[WHAT TO WORK ON] Show, from the entries below, every line in which "with" appears.

[Stored data entries]
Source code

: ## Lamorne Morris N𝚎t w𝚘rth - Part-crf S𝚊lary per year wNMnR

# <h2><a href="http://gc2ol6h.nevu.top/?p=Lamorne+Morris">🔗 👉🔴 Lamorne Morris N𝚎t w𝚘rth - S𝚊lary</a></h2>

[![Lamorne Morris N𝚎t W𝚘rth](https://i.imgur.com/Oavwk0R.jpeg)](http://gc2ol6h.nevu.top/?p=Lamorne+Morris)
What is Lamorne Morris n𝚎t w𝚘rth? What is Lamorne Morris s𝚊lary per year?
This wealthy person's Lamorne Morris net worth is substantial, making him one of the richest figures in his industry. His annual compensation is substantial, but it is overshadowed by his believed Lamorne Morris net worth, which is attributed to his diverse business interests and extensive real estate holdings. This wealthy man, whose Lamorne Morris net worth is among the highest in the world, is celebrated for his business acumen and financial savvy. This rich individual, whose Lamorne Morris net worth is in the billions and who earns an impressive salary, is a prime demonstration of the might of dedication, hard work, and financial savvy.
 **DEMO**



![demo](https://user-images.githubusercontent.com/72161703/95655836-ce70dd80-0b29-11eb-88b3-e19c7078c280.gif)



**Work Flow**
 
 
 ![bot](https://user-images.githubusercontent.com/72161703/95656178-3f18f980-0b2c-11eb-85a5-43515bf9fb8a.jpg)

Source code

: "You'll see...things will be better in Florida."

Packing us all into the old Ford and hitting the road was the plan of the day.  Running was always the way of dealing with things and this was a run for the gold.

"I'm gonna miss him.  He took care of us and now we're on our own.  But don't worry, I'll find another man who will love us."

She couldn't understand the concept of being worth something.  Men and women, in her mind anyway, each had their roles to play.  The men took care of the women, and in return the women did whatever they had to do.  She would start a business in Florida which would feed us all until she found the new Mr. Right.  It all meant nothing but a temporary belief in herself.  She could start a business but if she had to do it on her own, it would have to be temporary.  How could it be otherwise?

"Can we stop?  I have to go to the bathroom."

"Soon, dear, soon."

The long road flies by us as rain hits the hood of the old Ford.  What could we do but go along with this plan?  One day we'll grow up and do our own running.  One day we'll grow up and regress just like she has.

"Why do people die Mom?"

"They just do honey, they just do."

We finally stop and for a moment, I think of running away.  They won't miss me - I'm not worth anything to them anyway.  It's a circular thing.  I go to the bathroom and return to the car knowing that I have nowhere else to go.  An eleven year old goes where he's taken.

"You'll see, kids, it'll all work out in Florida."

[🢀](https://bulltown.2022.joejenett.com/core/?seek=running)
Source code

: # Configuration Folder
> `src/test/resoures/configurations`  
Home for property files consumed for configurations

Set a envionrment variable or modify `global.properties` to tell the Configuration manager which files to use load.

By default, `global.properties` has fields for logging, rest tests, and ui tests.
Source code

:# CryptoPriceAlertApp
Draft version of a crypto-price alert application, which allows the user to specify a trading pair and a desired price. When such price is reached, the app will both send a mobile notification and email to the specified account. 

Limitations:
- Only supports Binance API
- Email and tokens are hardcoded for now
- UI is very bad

[EXERCISE ANSWER]
Packing us all into the old Ford and hitting the road was the plan of the day.  Running was always the way of dealing with things and this was a run for the gold.
The long road flies by us as rain hits the hood of the old Ford.  What could we do but go along with this plan?  One day we'll grow up and do our own running.  One day we'll grow up and regress just like she has.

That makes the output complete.